**Gespeicherte Dateneinträge:**

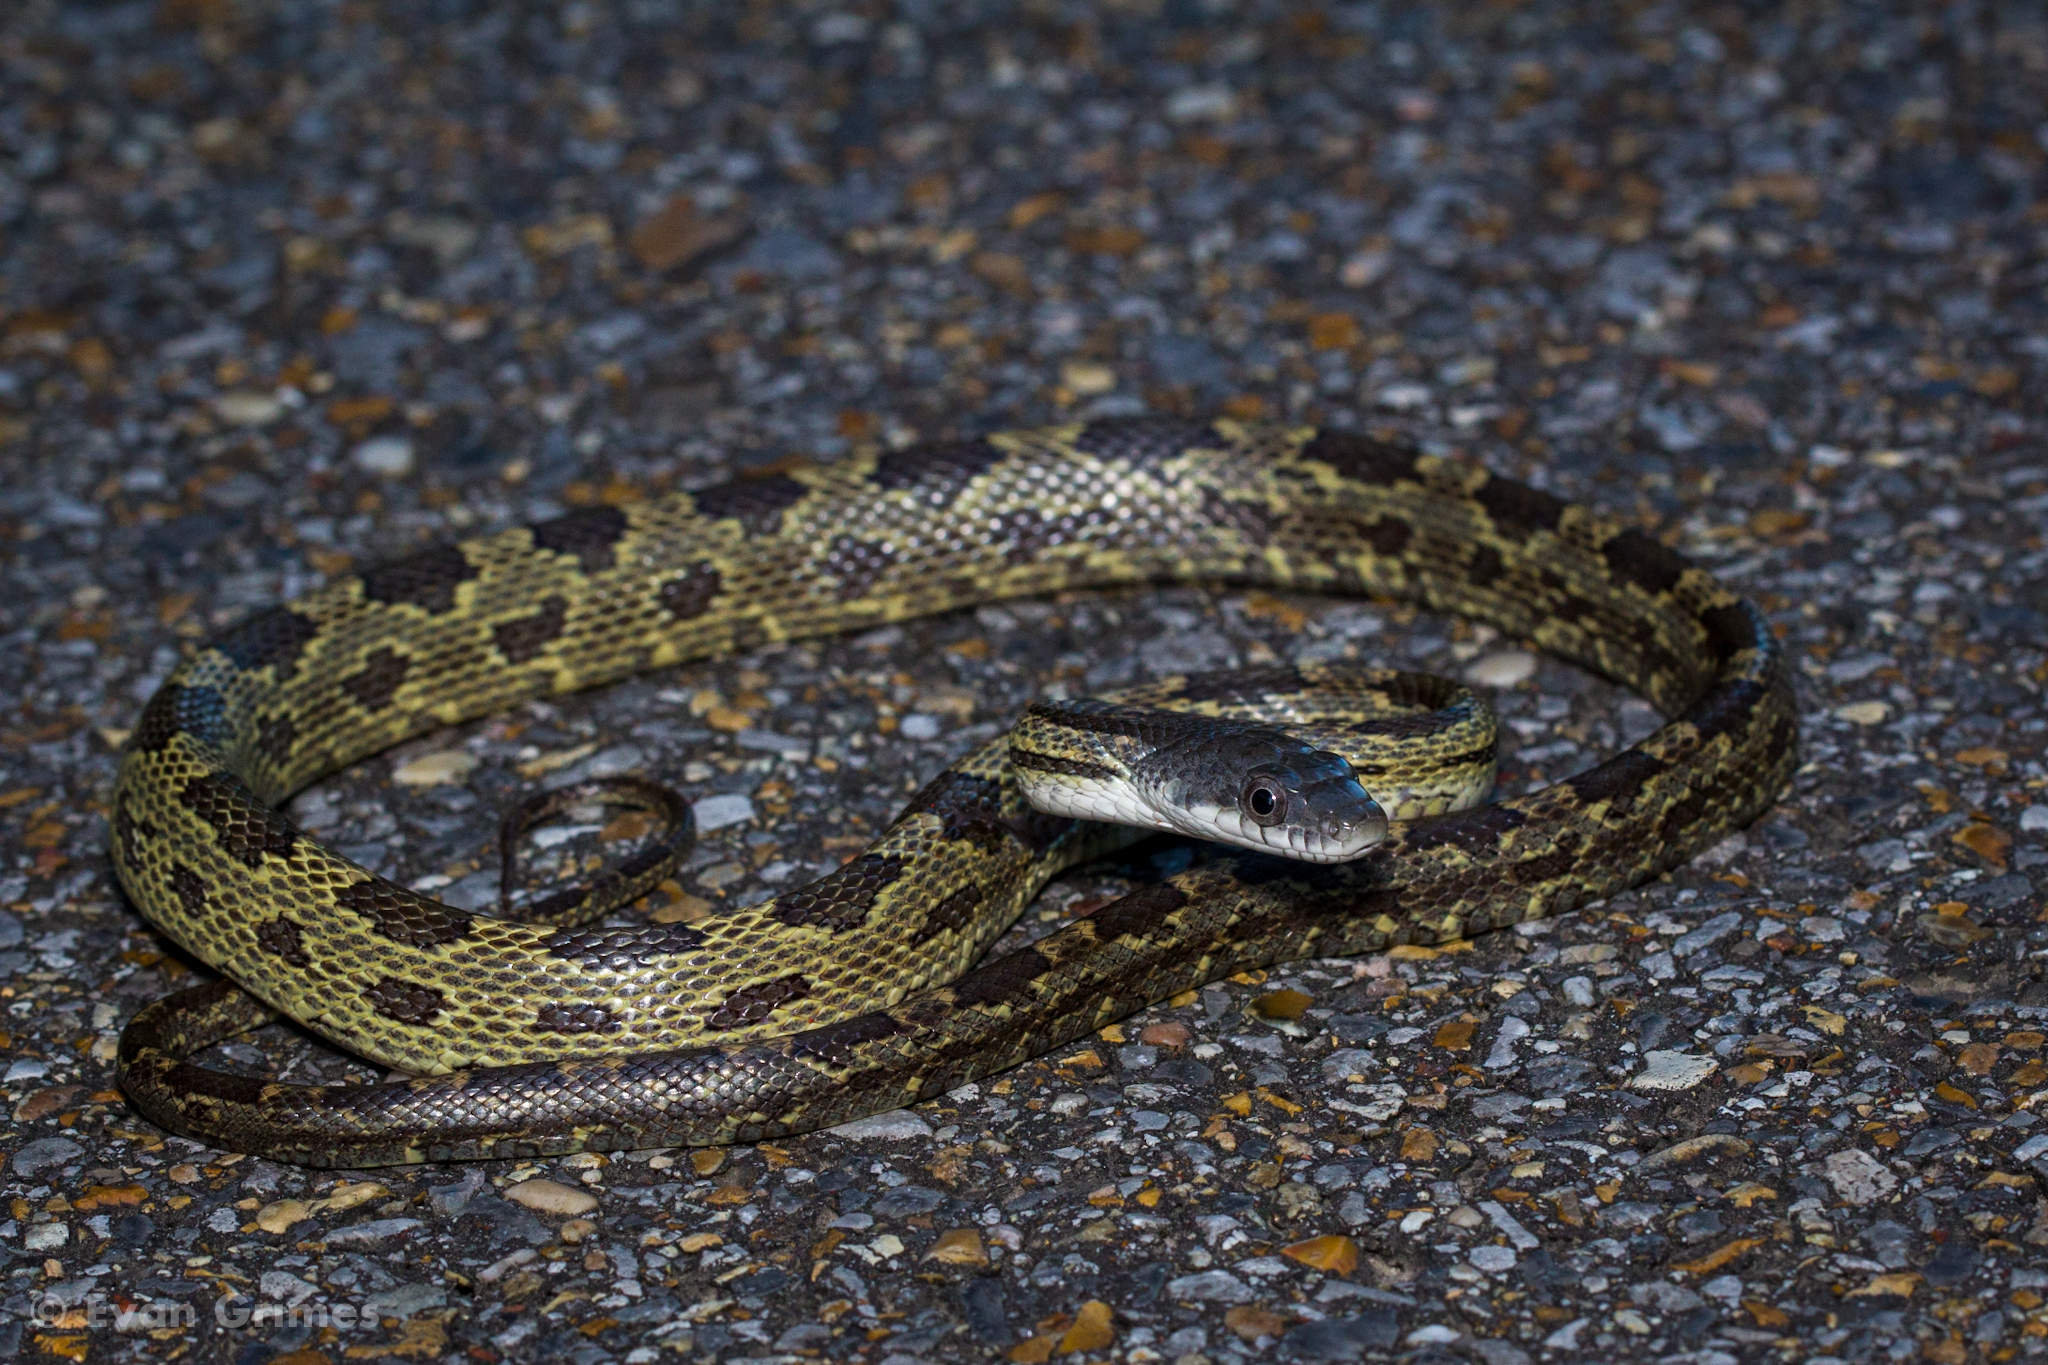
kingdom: Animalia
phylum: Chordata
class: Squamata
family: Colubridae
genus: Pantherophis
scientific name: Pantherophis spiloides
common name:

**Ihre Aufgabe:** Ändern Sie in sämtlichen Daten „scientific name“ in „binomial name“, und geben Sie alle Zeilen ansonsten unverändert wieder. Die Bilder lassen Sie in der Antwort weg.

**Ergebnis der Übung:**
kingdom: Animalia
phylum: Chordata
class: Squamata
family: Colubridae
genus: Pantherophis
binomial name: Pantherophis spiloides
common name:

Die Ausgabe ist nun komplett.